You'll need to generate SSL/TLS certificates for the hub server and node servers. To do this, you can use the keymaster docker container. First, setup the certificates directory, password, and certificate authority:

$ mkdir certificates

$ touch certificates/password
$ chmod 600 certificates/password
$ cat /dev/urandom | head -c 128 | base64 > certificates/password

$ KEYMASTER="sudo docker run --rm -v $(pwd)/certificates/:/certificates/ cloudpipe/keymaster"

$ ${KEYMASTER} ca

Then, to generate a keypair for a server:

$ ${KEYMASTER} signed-keypair -n server1 -h server1.website.com -p both -s IP:192.168.0.1

For example, if you have the following in inventory:

jupyterhub_host ansible_user=root ansible_host=123.456.78.90 private_ip=123.456.78.90

run

$ ${KEYMASTER} signed-keypair -n jupyterhub_host -h 123.456.78.90 -p both -s IP:123.456.78.90

This generate pem files in certificates directory. Use ca.pem, jupyterhub_host-cert.pem, and jupyterhub_host-key.pem to fill in the docker_ca_cert, docker_tls_cert, and docker_tls_key fields in the host_vars files. You'll need to generate keypairs for the hub server and for each of the node servers.

You'll need to generate keypairs for the hub server and for each of the node servers. Don't forget to edit the host_vars files.

$ cp host_vars/example host_vars/jupyterhub_host
$ vim host_vars/jupyterhub_host

You can also use the script/assemble_certs script to automatically copy-paste the generated certs and keys into host_vars files. Open up script/aseemble_certs in a text editor, modify the name_map dictionary if necessary, and run ./script/aseemble_certs.

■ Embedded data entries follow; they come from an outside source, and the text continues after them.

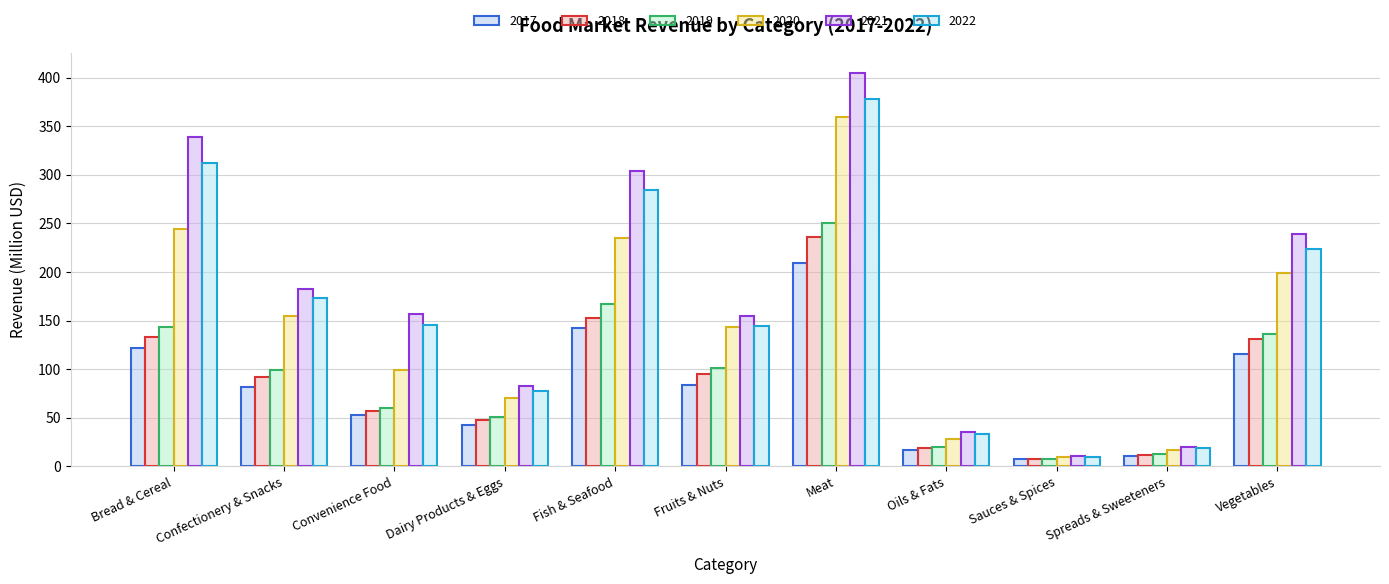

Reading right to left, list all the values displayed in this chart.

2017: Vegetables=115.7	Spreads & Sweeteners=10.6	Sauces & Spices=7.1	Oils & Fats=17.2	Meat=209.4	Fruits & Nuts=84.1	Fish & Seafood=142.1	Dairy Products & Eggs=42.2	Convenience Food=52.4	Confectionery & Snacks=81.2	Bread & Cereal=121.4
2018: Vegetables=130.9	Spreads & Sweeteners=11.8	Sauces & Spices=7.7	Oils & Fats=18.7	Meat=235.7	Fruits & Nuts=95.2	Fish & Seafood=152.7	Dairy Products & Eggs=47.9	Convenience Food=56.9	Confectionery & Snacks=92.0	Bread & Cereal=133.3
2019: Vegetables=135.9	Spreads & Sweeteners=13.2	Sauces & Spices=7.8	Oils & Fats=20.0	Meat=250.9	Fruits & Nuts=101.0	Fish & Seafood=167.1	Dairy Products & Eggs=50.7	Convenience Food=60.0	Confectionery & Snacks=99.6	Bread & Cereal=143.1
2020: Vegetables=198.7	Spreads & Sweeteners=16.8	Sauces & Spices=9.7	Oils & Fats=27.8	Meat=359.7	Fruits & Nuts=143.2	Fish & Seafood=234.7	Dairy Products & Eggs=70.7	Convenience Food=99.6	Confectionery & Snacks=155.2	Bread & Cereal=244.3
2021: Vegetables=239.2	Spreads & Sweeteners=19.9	Sauces & Spices=10.8	Oils & Fats=35.6	Meat=404.9	Fruits & Nuts=154.8	Fish & Seafood=303.7	Dairy Products & Eggs=82.6	Convenience Food=157.0	Confectionery & Snacks=182.9	Bread & Cereal=339.4
2022: Vegetables=223.6	Spreads & Sweeteners=19.1	Sauces & Spices=9.7	Oils & Fats=33.3	Meat=377.7	Fruits & Nuts=144.9	Fish & Seafood=283.9	Dairy Products & Eggs=77.5	Convenience Food=145.8	Confectionery & Snacks=173.4	Bread & Cereal=312.3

Encrypt with ansible-vault

Some files, such as SSL certificates and vars.yml, should not be stored in plain text.

$ ansible-vault encrypt vars.yml
$ ansible-vault encrypt host_vars/proxy_server
$ ansible-vault encrypt host_vars/jupyterhub_host
$ ansible-vault encrypt host_vars/jupyterhub_node1
$ ansible-vault encrypt host_vars/jupyterhub_node2

Set up Duplicity for backup

Generate a key pair in the nfs_server machine:

$ ssh-keygen -t rsa

Press Enter at the prompts to create a password-less SSH key with the default settings.

Transfer it to the system that will host your backups:

$ ssh-copy-id root@backupHost

Test that you can now log in without a password from your nfs_server by issuing:

$ ssh -oHostKeyAlgorithms='ssh-rsa' root@backupHost

We can use GPG for extra security and encryption. The commands will store our keys in a hidden directory at /root/.gnupg/:

$ gpg --gen-key

Use the key to define the gpg_key and gpg_pass variables in vars.yml.

Deploy

If you specified ansible_host=root in inventory, you need to be able to log into the VM as root. If you see the following message,

ubuntu@deploy:~/jupyterhub-accounting$ ssh root@<VM IP address>
Please login as the user "centos" rather than the user "root".

edit the /root/.ssh/authorized_keys file in the node VM and remove everything that comes before ssh-keys.

$ ./script/deploy

This shell script will ask for SSH passwords and ansible-vault password.